Klingt also ausgesprochen spannend. „Und ich hätte auch gedacht, dass man mit dem Zukunftsthema Wasserstoff in Verbindung mit Bildung bei öffentlichen Stellen offene Türen einrennt“, sagt Gündner. Doch die bittere Wahrheit sei gewesen, dass von dieser Seite überhaupt keine finanzielle Unterstützung gekommen sei.

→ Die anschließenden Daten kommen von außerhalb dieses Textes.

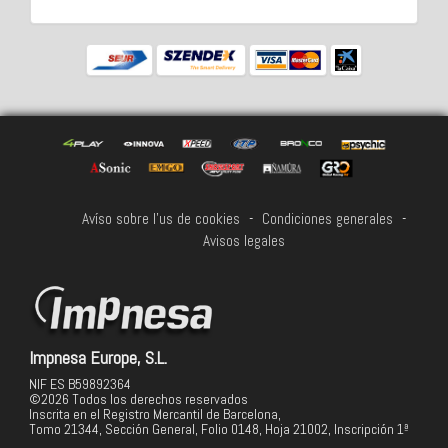
Avíso sobre l'us de cookies
-
Condiciones generales
-
Avisos legales
Impnesa Europe, S.L.
NIF ES B59892364
©2026 Todos los derechos reservados
Inscrita en el Registro Mercantil de Barcelona,
Tomo 21344, Sección General, Folio 0148, Hoja 21002, Inscripción 1ª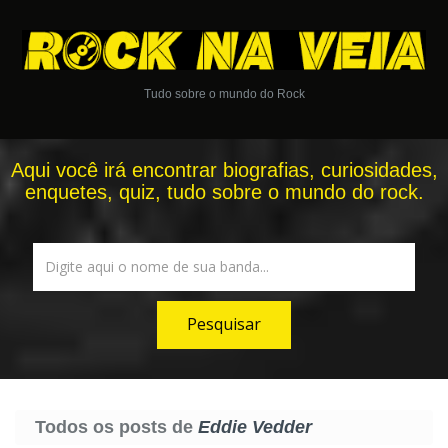
Tudo sobre o mundo do Rock
Aqui você irá encontrar biografias, curiosidades,
enquetes, quiz, tudo sobre o mundo do rock.
Todos os posts de
Eddie Vedder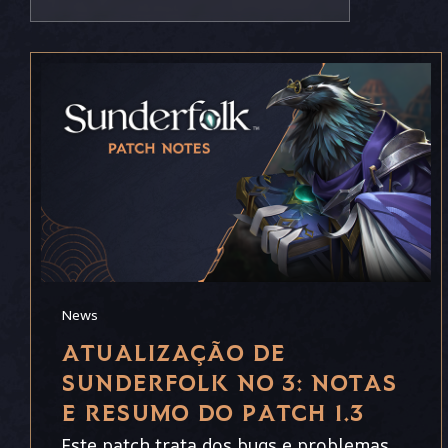
News
ATUALIZAÇÃO DE
SUNDERFOLK NO 3: NOTAS
E RESUMO DO PATCH 1.3
Este patch trata dos bugs e problemas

Kultusministerium begrüßt den Vorstoß

Immerhin Anerkennung für die Anstrengungen von Hans Martin Gündner und seinen Mitstreitern gibt es vom Kultusministerium. Es sei wichtig, Schüler „schon frühzeitig für Zukunftstechnologien zu sensibilisieren und dafür zu interessieren“, erklärt Pressesprecher Fabian Schmidt. „Nicht umsonst wurden in Baden-Württemberg Nachhaltigkeitsthemen durch die Einführung der Leitperspektive Bildung für nachhaltige Entwicklung in den Bildungsplan 2016 für die allgemein bildenden Schulen verankert“, fügt er hinzu. „Das Ziel ist eine Schullandschaft, die ganzheitlich im nachhaltigen Sinne wirkt“, betont Schmidt. Aspekte wie Wasserstofftechnik sollten zum Beispiel im NwT-Unterricht behandelt werden. Ergänzend sei es außerdem begrüßenswert, wenn mittels Initiativen wie der in Marbach „weitere Anknüpfungspunkte für Schülerinnen und Schüler geschaffen werden“.

Worte, die Hans Martin Gündner gerne vernehmen wird. Entscheidend ist für ihn aber, dass es mit dem Projekt vorangeht. „Wir hoffen, dass der Spatenstich noch in diesem Jahr erfolgen kann“, sagt der Vorsitzende des Solarvereins.

Hier geht es zur Crowdfunding-Aktion

Das Marbacher Wasserstoffprojekt

Speichern
Wasserstoff wird eine hohe Bedeutung für die Energiewende beigemessen, weil sich in diesem Element Energie speichern und bei Bedarf abrufen lässt. Zum Beispiel die Kraft aus Photovoltaik und Windkraft, beides wetterabhängige Quellen. In dem Labor am Marbacher Schulcampus soll gezeigt werden, wie solche Prozesse in der Praxis ablaufen.

Steigerung
Ziel ist, dass die Lehrstätte im dritten Quartal 2024 eingeweiht wird. Ursprünglich war der Solarverein Marbach als Triebfeder des Projekts von Investitionen von 200  000 Euro ausgegangen, taxiert die Ausgaben aber inzwischen auf 300 000 Euro. Grund sind allgemeine Kostensteigerungen und dass das Labor etwas größer dimensioniert sein soll als anfangs geplant.